▶ **EXERCISE INSTRUCTIONS**:
**a)** In the Summer Loving post below, what season of Parks & Recreation is the writer halfway through?
**b)** Reproduce word for word the part of the Summer Loving post that opens with the words containing "[170/365] Kindle!" and closes with "Oh yeah, baby.".

▶ **EXCERPT TO READ**:
▬▬▬▬▬▬

Summer Loving

Why hello there! I have a moment in the midst of this crazy work week to post an update, and while I have Other Topics brewing in the back of my mind, I thought I take this time to make a list of all the things I am obsessively loving at the moment. When life brings you stress, make a list of good things. Always works.

[170/365] Kindle!

My new Kindle is fantastic – I have dithered for years about buying one, and finally put one in my shopping cart about a month and a half ago. It took me a while to pull the trigger, but I love it. Reading on it is easy and fun, downloading new books is a breeze, and I don’t have to clutter my house with my silly leisure-reading books. I can save shelf space for my Literary Intellectual-Type Books instead, and walk around reading the latest ridiculous vampire novel with no one the wiser. Oh yeah, baby.

I have also been re-watching Parks & Recreation on hulu, which I am loving just as much as ever. This past season was so great I just decided I wanted more, so I started over at the beginning. I’m halfway through season 2 right now. I’ve also occasionally been re-watching old Simpsons episodes at W’s (the guy) house as he has a bunch of seasons on DVD. Back in college my friends and I used to watch two episodes a night, every night, but in the past 10 years I really have not watched much of it. It’s a pleasure to return to. Best episode ever? “Bart’s Friend Falls in Love,” the B-plot of which is Homer’s subconscious vocabulary builder tapes. “But Marge, the boudoir is where the gourmand metamorphoses into…THE VOLUPTUARY.”

▬▬▬▬▬▬

▶ **DATASET EXCERPTS**:

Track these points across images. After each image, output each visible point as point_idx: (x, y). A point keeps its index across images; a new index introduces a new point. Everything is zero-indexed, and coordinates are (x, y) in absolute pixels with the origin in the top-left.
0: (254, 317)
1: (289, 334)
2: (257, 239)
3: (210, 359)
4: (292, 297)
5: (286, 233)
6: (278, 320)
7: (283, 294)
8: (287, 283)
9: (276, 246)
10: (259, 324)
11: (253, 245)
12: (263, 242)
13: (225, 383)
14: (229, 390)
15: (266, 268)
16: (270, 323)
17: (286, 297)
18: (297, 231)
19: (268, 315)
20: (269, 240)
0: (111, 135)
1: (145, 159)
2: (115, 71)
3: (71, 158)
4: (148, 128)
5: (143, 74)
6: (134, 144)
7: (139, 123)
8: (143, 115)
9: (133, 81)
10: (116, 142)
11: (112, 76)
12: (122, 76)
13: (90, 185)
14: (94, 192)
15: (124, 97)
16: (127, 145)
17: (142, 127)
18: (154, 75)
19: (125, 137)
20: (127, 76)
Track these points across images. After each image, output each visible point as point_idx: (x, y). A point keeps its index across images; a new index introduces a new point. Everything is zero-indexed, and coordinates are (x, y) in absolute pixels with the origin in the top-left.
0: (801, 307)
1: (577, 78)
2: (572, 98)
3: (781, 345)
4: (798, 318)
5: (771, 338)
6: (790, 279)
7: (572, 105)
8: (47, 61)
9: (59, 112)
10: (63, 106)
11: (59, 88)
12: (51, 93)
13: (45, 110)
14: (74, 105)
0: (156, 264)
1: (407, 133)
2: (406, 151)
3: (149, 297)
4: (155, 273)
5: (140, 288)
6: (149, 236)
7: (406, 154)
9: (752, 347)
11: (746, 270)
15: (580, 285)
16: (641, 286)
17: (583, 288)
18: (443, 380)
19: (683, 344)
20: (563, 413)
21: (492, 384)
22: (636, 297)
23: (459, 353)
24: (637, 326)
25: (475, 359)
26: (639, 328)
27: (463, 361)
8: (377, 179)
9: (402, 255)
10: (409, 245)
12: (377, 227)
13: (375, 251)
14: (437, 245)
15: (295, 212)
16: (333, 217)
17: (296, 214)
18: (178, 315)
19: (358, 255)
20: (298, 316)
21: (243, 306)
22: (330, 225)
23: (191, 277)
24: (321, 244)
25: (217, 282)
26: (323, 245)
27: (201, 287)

▬▬▬▬▬▬

▶ **RESULTS FOR EACH TASK**:
**a)** Season 2

**b)**
[170/365] Kindle!

My new Kindle is fantastic – I have dithered for years about buying one, and finally put one in my shopping cart about a month and a half ago. It took me a while to pull the trigger, but I love it. Reading on it is easy and fun, downloading new books is a breeze, and I don’t have to clutter my house with my silly leisure-reading books. I can save shelf space for my Literary Intellectual-Type Books instead, and walk around reading the latest ridiculous vampire novel with no one the wiser. Oh yeah, baby.